Extracted data ▸
== Segment start ==
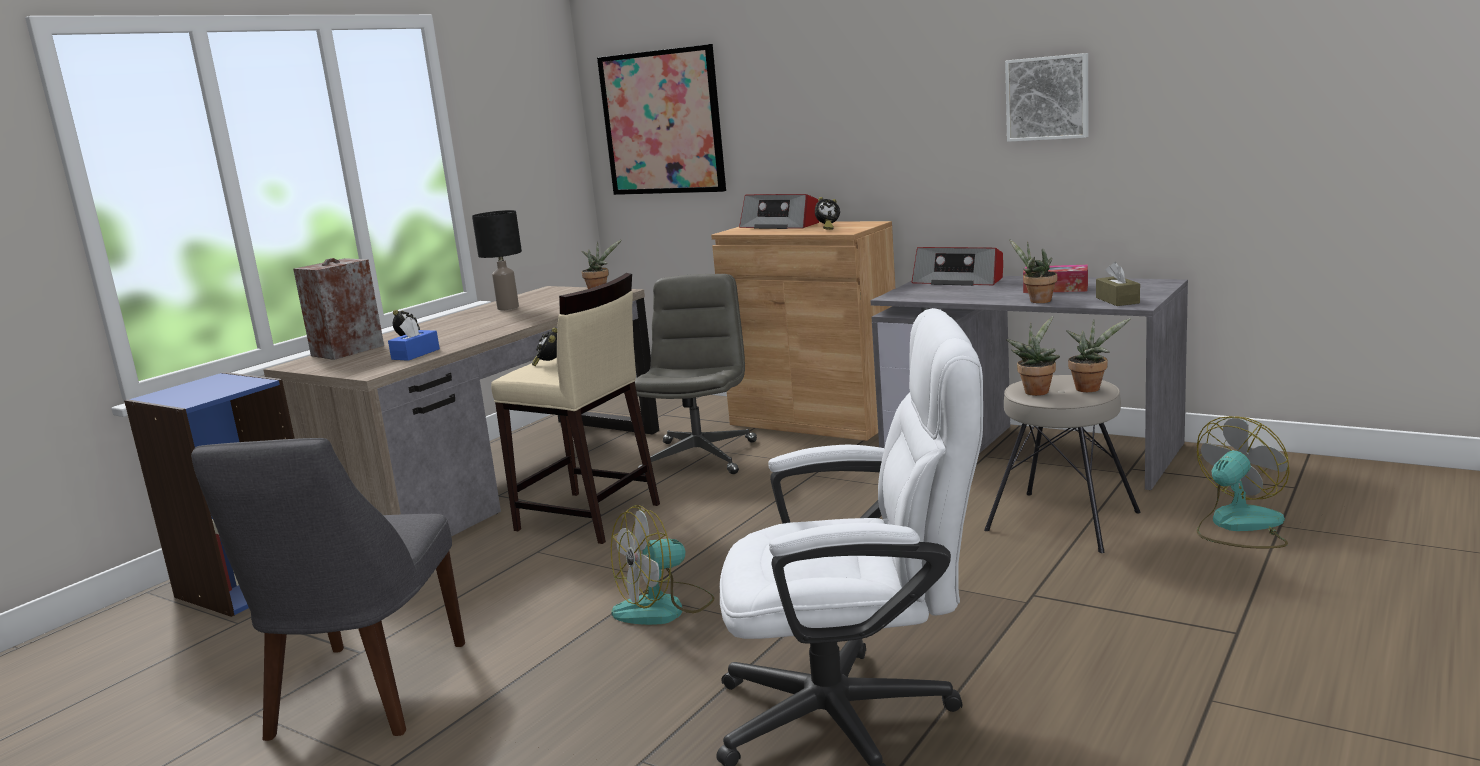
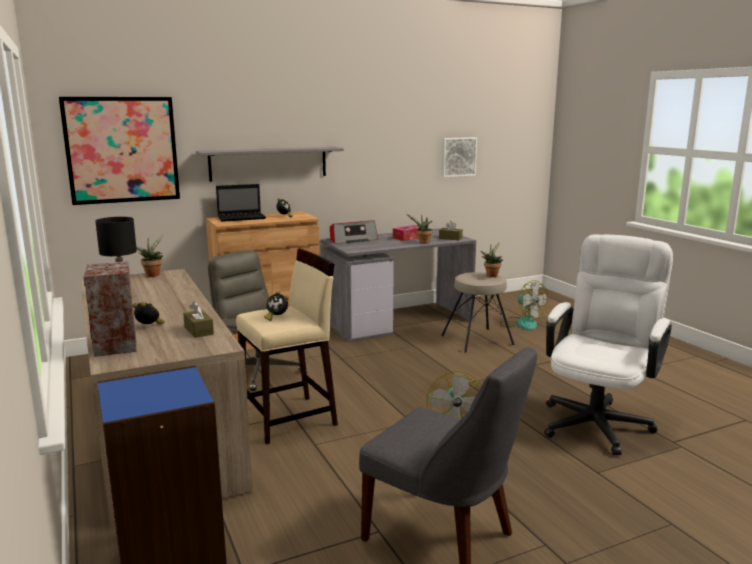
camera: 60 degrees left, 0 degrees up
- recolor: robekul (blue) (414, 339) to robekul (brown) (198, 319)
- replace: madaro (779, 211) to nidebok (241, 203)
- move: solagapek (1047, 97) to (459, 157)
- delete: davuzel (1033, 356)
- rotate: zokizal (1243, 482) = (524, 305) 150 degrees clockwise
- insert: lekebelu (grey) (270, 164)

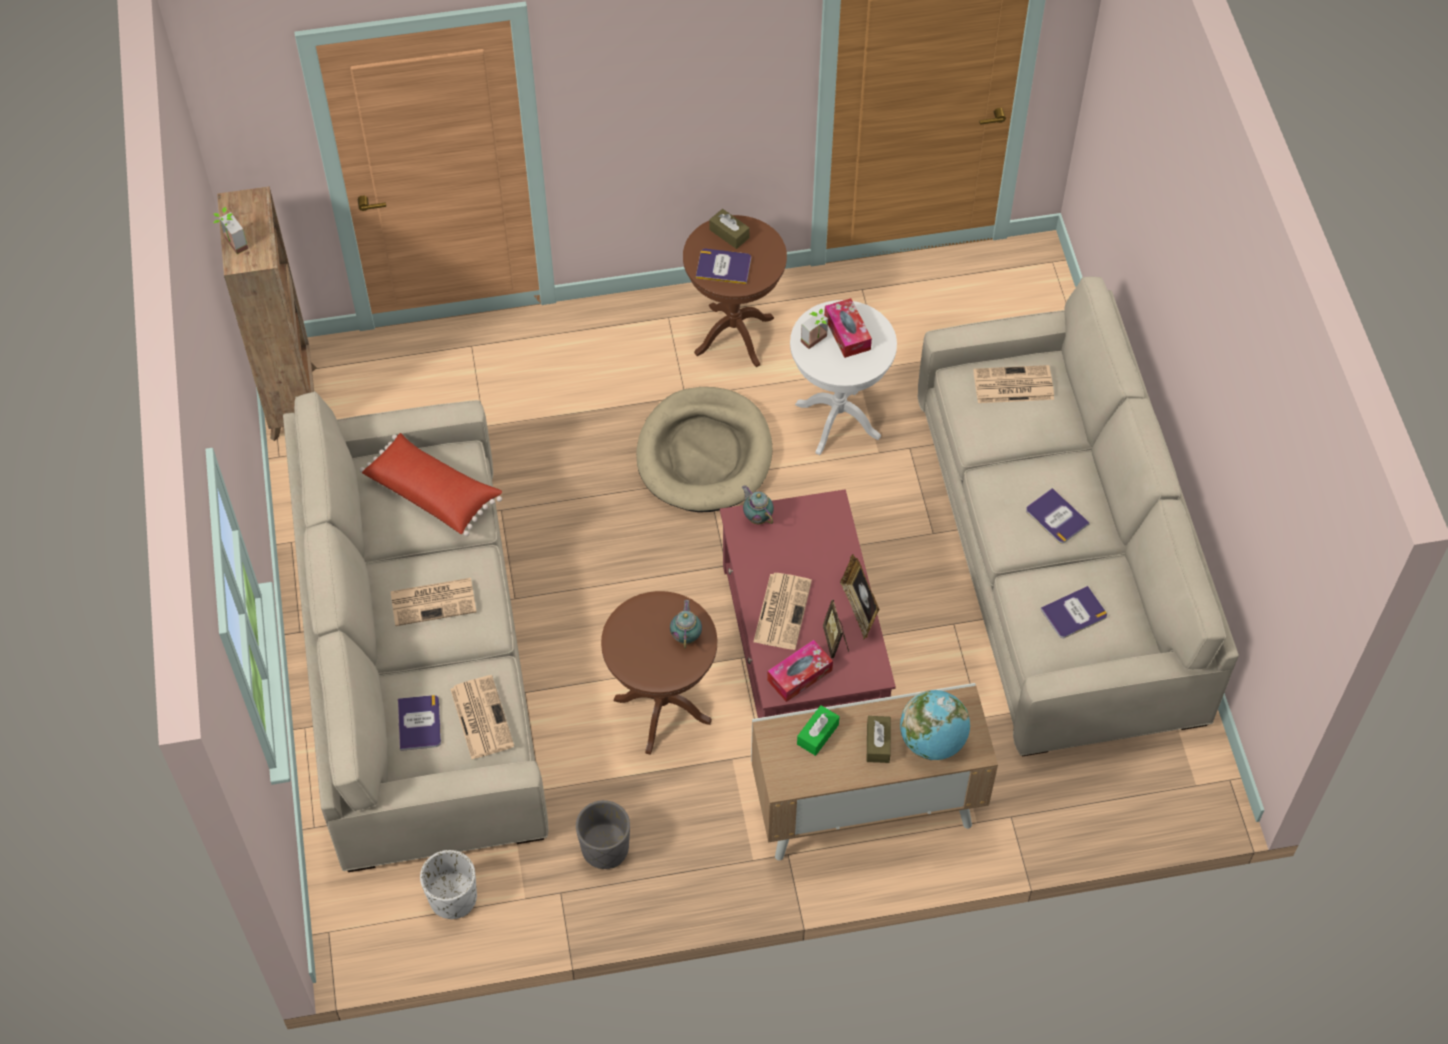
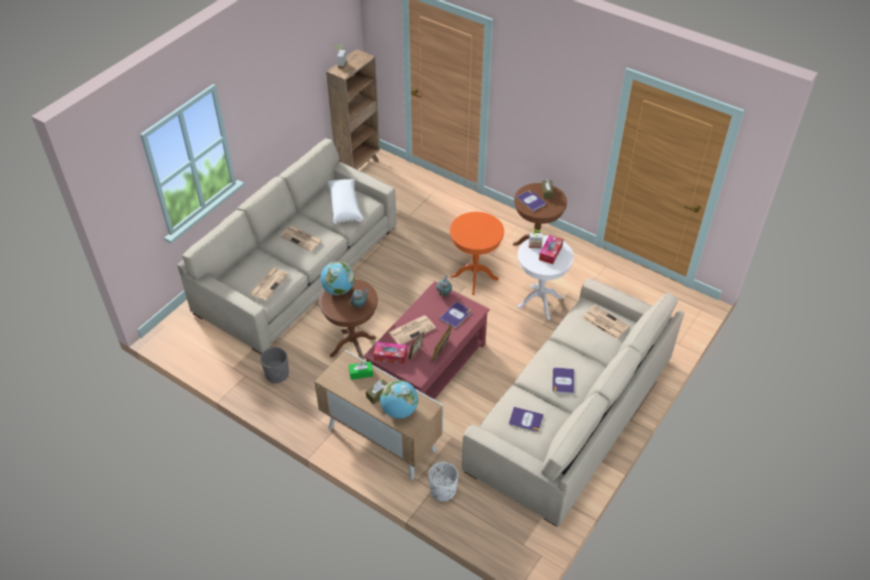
camera: 45 degrees right, 10 degrees down
- recolor: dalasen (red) (431, 484) to dalasen (white) (345, 202)
- move: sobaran (419, 723) to (455, 315)
- move: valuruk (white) (448, 884) to (443, 482)
- replace: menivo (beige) (704, 449) to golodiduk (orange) (477, 253)
- insert: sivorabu (338, 278)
== Segment end ==
Problem requirements ▸
Give back the records word for word, without their pictures.

Solution to this exercise ▸
camera: 60 degrees left, 0 degrees up
- recolor: robekul (blue) (414, 339) to robekul (brown) (198, 319)
- replace: madaro (779, 211) to nidebok (241, 203)
- move: solagapek (1047, 97) to (459, 157)
- delete: davuzel (1033, 356)
- rotate: zokizal (1243, 482) = (524, 305) 150 degrees clockwise
- insert: lekebelu (grey) (270, 164)

camera: 45 degrees right, 10 degrees down
- recolor: dalasen (red) (431, 484) to dalasen (white) (345, 202)
- move: sobaran (419, 723) to (455, 315)
- move: valuruk (white) (448, 884) to (443, 482)
- replace: menivo (beige) (704, 449) to golodiduk (orange) (477, 253)
- insert: sivorabu (338, 278)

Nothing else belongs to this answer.